Changsheng muttered under his breath: "That’s really how it is. My Jiefan Guard has the evidence of these men’s crimes; it just isn’t time to move on them yet."
Yao An cast a glance at Treasure Monkey, then continued. It was as though he were leafing through an old account book, and with each page turned, he read out another name: an Assistant in the Ministry of Communication, who intercepted disaster reports from the South, so that twenty thousand starved to death in Henan Province while the court still thought it a minor disaster. A certain Imperial Censor in the Imperial Inspection Office—once he took money, he would press down impeachment memorials; the victim had barely knelt before the Imperial Palace Gate when he was dragged off by the Five Cities Military Department.
Yao An laughed loudly: "All those your foolish elder brother killed were people who deserved death a hundred times over. Where is my crime?"
In his heart, Chen Ji let out a sigh. Everything has two sides; every person faces two hard choices. Perhaps these very words, Yao An had once said to Old Yao as well, which was why Old Yao gave him a chance to turn over a new leaf.

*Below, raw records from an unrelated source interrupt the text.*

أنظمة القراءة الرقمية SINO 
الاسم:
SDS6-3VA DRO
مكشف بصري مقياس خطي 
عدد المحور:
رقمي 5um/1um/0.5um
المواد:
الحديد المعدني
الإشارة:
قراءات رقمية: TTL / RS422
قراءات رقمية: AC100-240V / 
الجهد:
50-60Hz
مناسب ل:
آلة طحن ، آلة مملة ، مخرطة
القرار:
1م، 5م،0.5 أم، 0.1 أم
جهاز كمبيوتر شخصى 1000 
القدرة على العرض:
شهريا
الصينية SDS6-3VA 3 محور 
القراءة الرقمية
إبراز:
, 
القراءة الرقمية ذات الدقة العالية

He suddenly asked: "What about the Hospital Director then—did he also have sins?"
Yao An’s expression did not change: "If he hadn’t meddled, Master wouldn’t have noticed any of this. Master didn’t manage the medicinal stock and didn’t involve himself in the Imperial Hospital’s daily affairs."
Chen Ji sighed: "Yet you still wanted to poison Master."
Yao An said nothing.
All those other matters he could argue his way around, but this one alone was something he could never justify. After twenty years, even he himself could no longer explain why, back then, he had let greed cloud his heart.

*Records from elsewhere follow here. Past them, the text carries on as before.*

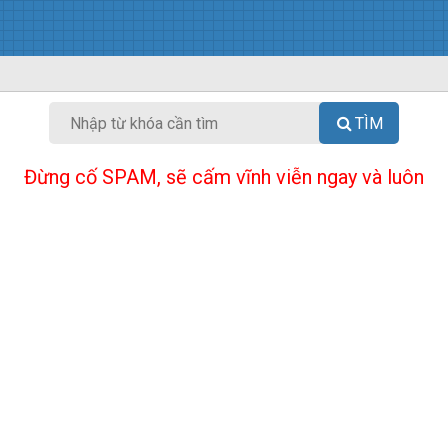
TÌM
Đừng cố SPAM, sẽ cấm vĩnh viễn ngay và luôn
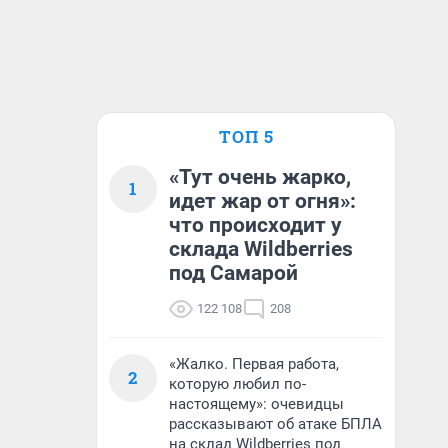
ТОП 5
«Тут очень жарко,
1
идет жар от огня»:
что происходит у
склада Wildberries
под Самарой
122 108
208
«Жалко. Первая работа,
2
которую любил по-
настоящему»: очевидцы
рассказывают об атаке БПЛА
на склад Wildberries под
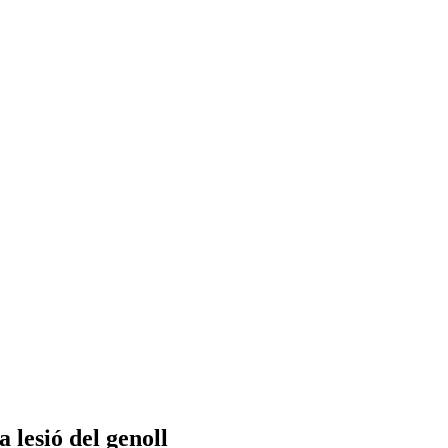
 lesió del genoll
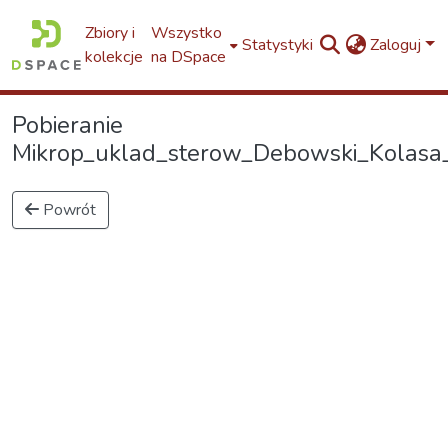
Zbiory i
Wszystko
Statystyki
Zaloguj
kolekcje
na DSpace
Pobieranie
Mikrop_uklad_sterow_Debowski_Kolasa_2
Powrót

A moment later, Yao An looked at Chen Ji and gave a free and easy smile. Though he was smiling, there was a blaze in his eyes—envy, and also jealousy: "Junior brother, just now you asked why I framed you? Your foolish elder brother has drifted about outside for twenty years and become a man with no home; you ought to taste that flavor too. Or perhaps you and I can also compare and see which of us is truly Master’s most formidable disciple."

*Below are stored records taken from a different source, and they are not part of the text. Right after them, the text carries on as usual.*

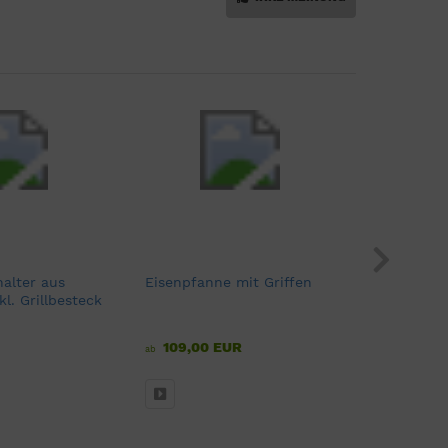
halter aus
Eisenpfanne mit Griffen
Feuerstell
kl. Grillbesteck
109,00 EUR
190,00
ab
ab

So-called greed and desire.
Greed for wealth: greed for money, land, and precious treasure.
Greed for lust: greed for worldly passions and beauty.
Greed for fame: greed for reputation, status, praise, respect, and achievement.
Wanting more, unwilling to let go, obsessively possessing, indulging in enjoyment, keeping up with others out of vanity, fretting over gains and losses, being unable to cut things off—all are forms of greed and desire.
Chen Ji fixed his gaze on the other man’s face. He was certain that the person the little monk had seen, whose heart held only greed with no anger or delusion, was indeed this senior brother before him.